文献类型：期刊文献

英文题名：Formononetin, an active component of RAS-RH, ameliorates radiation-induced mitochondrial fission dysfunction in endothelial cells via TCs-ECs crosstalk

作者：Liu, Ai[1];Lu, Weijie[1];Jiang, Hugang[1];Li, Linchan[1];Guo, Zeao[1];Liu, Jiakun[1];Lu, Guoci[1];Yuan, Jianfang[1];Zhao, Xinke[1,2];Li, Yingdong[1,2]

第一作者：Liu, Ai

通信作者：Li, YD[1]

机构：[1]Gansu Univ Chinese Med, Dept Tradit Chinese & Western Med, Lanzhou 730000, Gansu, Peoples R China;[2]Gansu Univ Chinese Med, Affiliated Hosp, Cardiovasc Clin Med Ctr, Lanzhou 730000, Gansu, Peoples R China

第一机构：甘肃中医药大学

通信机构：[1]corresponding author), Gansu Univ Chinese Med, Coll Integrated Tradit Chinese & Western Med, Lanzhou 730000, Peoples R China.|[10735ed249c6606940a33]甘肃中医药大学中西医结合学院;[10735]甘肃中医药大学;

年份：2026

卷号：165

外文期刊名：MICROVASCULAR RESEARCH

收录：;Scopus(收录号：2-s2.0-105031662238);WOS:【SCI-EXPANDED(收录号:WOS:001710260700001)】；

基金：Funding This work was supported by grants from the National Natural Science Foundation of China (Nos. 82374279 and 82360926) and the Natural Science Foundation of Gansu Province (No. 23JRRA1217) . The funding agencies had no involvement in study design, data collection, analysis, decision to publish, or manuscript preparation.

语种：英文

外文关键词：RAS-RH; Formononetin; TCs-ECs crosstalk; miR-151a-5p; Mitochondrial fission

摘要：Objective: This study aimed to investigate the mechanisms by which the ultrafiltrate of Radix Angelicae Sinensis and Hedysari (RAS-RH) and its active component formononetin alleviate X-ray radiation-induced injury in rat cardiac microvascular endothelial cells (CMECs) through modulation of cardiac telocytes (TCs)-mediated paracrine signaling.

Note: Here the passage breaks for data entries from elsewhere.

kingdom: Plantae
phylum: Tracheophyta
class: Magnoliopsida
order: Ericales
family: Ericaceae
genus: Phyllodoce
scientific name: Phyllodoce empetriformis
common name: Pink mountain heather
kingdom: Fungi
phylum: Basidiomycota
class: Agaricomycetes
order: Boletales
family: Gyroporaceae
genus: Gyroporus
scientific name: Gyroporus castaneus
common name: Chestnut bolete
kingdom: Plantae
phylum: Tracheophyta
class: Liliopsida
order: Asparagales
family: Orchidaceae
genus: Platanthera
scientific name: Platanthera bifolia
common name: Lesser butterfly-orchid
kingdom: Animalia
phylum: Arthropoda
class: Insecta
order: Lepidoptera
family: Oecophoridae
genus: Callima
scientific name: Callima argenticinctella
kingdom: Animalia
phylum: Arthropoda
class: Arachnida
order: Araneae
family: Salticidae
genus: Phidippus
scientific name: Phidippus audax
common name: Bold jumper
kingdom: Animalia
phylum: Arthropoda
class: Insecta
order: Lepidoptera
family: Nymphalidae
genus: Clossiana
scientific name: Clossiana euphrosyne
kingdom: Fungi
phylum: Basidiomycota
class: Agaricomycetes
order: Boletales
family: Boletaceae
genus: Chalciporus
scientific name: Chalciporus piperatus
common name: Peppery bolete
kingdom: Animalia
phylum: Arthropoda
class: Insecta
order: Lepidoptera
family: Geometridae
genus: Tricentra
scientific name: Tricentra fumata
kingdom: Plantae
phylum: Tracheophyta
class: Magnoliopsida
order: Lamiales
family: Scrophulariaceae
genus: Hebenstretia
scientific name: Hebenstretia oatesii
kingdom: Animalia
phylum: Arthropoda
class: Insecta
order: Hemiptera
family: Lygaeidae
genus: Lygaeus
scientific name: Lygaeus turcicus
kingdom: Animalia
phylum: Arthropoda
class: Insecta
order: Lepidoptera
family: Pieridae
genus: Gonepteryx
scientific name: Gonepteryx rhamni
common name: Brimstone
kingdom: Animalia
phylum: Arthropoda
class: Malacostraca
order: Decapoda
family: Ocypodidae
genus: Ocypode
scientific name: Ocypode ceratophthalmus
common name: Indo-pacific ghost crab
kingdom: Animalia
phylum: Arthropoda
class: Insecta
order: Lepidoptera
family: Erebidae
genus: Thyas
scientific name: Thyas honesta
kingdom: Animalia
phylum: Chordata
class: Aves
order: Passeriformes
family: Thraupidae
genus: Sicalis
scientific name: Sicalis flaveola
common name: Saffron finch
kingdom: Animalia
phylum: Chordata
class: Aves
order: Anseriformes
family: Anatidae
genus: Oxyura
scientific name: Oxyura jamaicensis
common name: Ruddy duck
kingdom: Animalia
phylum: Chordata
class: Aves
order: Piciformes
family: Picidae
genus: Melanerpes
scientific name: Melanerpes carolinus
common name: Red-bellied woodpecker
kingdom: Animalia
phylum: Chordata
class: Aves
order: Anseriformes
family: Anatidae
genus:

Methods: An in vitro radiation-induced CMEC injury model was established. Mitochondrial function, proliferation, migration, angiogenesis, and apoptosis were assessed using transmission electron microscopy, flow cytometry, mitochondrial probes, 5-ethynyl-2 '-deoxyuridine staining, wound-healing and tube-formation assays, Western blotting, and immunofluorescence. Single-cell RNA sequencing, network pharmacology, molecular docking, and molecular dynamics simulations were used to identify formononetin as the key active component of RAS-RH and to predict its regulatory targets. Reverse transcription quantitative real-time polymerase chain reaction and in situ hybridization further validated the underlying mechanisms. Results: X-ray radiation decreased the mitochondrial membrane potential, increased reactive oxygen species levels, and upregulated the expression of mitochondrial fission-related proteins: mitochondrial fission 1 protein (Fis1), dynamin-related protein 1,and mitochondrial fission factor, thereby inducing mitochondrial dysfunction. These changes suppressed endothelial cells (ECs) proliferation, migration and tube formation and downregulated the expression of endothelial growth factors, such as vascular endothelial growth factor, basic fibroblast growth factor, and angiopoietin-2. In contrast, formononetin, as the active component of RAS-RH upregulated androgen receptor (AR) transcription in TCs and enhanced the expression and paracrine release of TCs-derived miR-151a-5p, which subsequently downregulated Fis1 expression in ECs and inhibited Fis1-mediated excessive mitochondrial fission. Through these mechanisms, formononetin attenuated X-ray-radiation-induced endothelial dysfunction. Conclusion: Formononetin, the active component of RAS RH, mediates TCs-ECs crosstalk through the AR/miR-151a-5p/Fis1 axis, which represents the core mechanism for inhibiting excessive mitochondrial fission in ECs and alleviating EC injury.